Ballot Questions and What They Mean


Alyssa DePasqua, Staff Writer

Though a vital part of voting, the ballot questions often don’t get as much attention during a heated presidential election. Though this election is commonly referenced as “the most important election of our lifetimes” and most people are focused on the presidential race alone, it’s still very important to know what the ballot questions are and what they mean for Massachusetts citizens.

The two questions that Massachusetts voterswill be deciding on this year are on Motor Vehicle Mechanical Data, or the “Right To Repair”, and Ranked-Choice voting.

Question one, Motor Vehicle Mechanical Data, or commonly referred to as the right to repair law, gives Massachusetts voters the option to restrict their mechanical data or give expanded access to mechanical data related to the repair and maintenance of vehicles. The Massachusetts Information for Voters booklet said voting yes on question one would give motor vehicle owners and independently-owned auto repair services extended information on motor vehicle data related to the repair and maintenance of the vehicle. This will guarantee that as technology advances, motor vehicle owners can still decide where they want to get their car repaired. A no vote on question one would not change the law regarding the mechanical data of the vehicle. This will keep your motor vehicle data and privacy protected.

Justin Morrison, the owner of Morrison Autoworks, Inc. in Hyannis, referred to question one as a “Pretty straight forward question”. Morrison said “Convenience and choice are the main issues. Convenience for the owner, convenience for the customer, and more choices.” Voting no on question one would continue to limit independently owned repair shops’ access to wireless systems. “It would force people to go to a dealership instead of a cheaper independent business like mine where they may feel more comfortable,” Morrison said.

He mentioned that people come into his shop all the time just to ask about question one and what it means for independent mechanical repair shops like his. 

Jay Goodwin, the owner of Hyannis Honda, said that it’s more about the issue of the driving public’s safety. “I don’t expect this to help or hurt dealerships. It’s more about protecting the driving public.” Goodwin said that voting yes on question one could give hackers more access to drivers’ mechanical data. “They could essentially take control of a vehicle.” He also said that companies will most likely benefit from the marketing side of it. “It’s more about them marketing to the driving public,” Goodwin said. When drivers pass or drive by an auto repair shop, they might get a notification right after saying that they need an oil change or need wiper fluid. Because they have access to mechanical data from driver’s vehicles, they can use it to market towards drivers and what their car is in need of. Goodwin said that technology is advancing all the time and more cars are getting more technologically advanced. “It’s concerning,” Goodwin said. “It’s all speculation, but we have the right to know when hackers are trying to get our mechanical data.”

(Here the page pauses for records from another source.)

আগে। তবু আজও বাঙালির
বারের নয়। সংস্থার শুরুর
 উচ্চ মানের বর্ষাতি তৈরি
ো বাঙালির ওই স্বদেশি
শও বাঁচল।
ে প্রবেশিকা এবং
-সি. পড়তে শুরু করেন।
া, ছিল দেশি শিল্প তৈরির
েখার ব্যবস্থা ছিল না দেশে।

Question two, Ranked Choice Voting, gives Massachusetts voters the option to rank their favorite to their least favorite candidate on the ballot. The Massachusetts Information for Voters booklet said these votes would be counted in rounds. if a candidate receives more than 50 percent of the first-place votes, the candidate would be declared the winner and there would be no further rounds of counting. If no candidate receives more than 50 percent of the first-place votes, then the candidates who received the least amount of first-place votes would be eliminated. If your first choice candidate is eliminated, your vote will transfer to your second choice candidate automatically in the next round of counting. said “if your top choice turns out to be uncompetitive, your vote will actually transfer to your second choice – as part of a multi-round counting process that helps weed out ‘spoiler’ candidates and ensues winners have a broader base of support.” A yes vote on question two would give Massachusetts voters access to ranked-choice voting in future elections and the votes will be counted in rounds. A no vote on question one wouldn’t change anything within the law that covers voting and how votes are counted in the state of Massachusetts. 

Steve Moynihan, who teaches A.P. Government at BHS, said ranked-choice voting gives voters the feeling that their vote matters and is being counted. “The appeal lies in feeling like your vote will count.” Because the votes are counted in rounds, Moynihan said that part of ranked-choice voting can get confusing to voters. However, ranking their favorite to least favorite candidates is easy and appealing to people. He also said that ranked-choice voting will change the way Massachusetts declares winners in an election. Moynihan said that if it’s passed we would be going from a plurality to a majority, where a candidate would have to get 50 percent or more of the votes in Massachusetts to be declared the winner. Moynihan  said that ranked-choice voting could bring unintended consequences along with different ways of campaigning. “You could see changes in the way candidates campaign in the future.” 

Overall, Moynihan said that voters want their voices to be heard and to vote for a candidate they like instead of casting their vote for a candidate they think has the best chance to win against their opponent.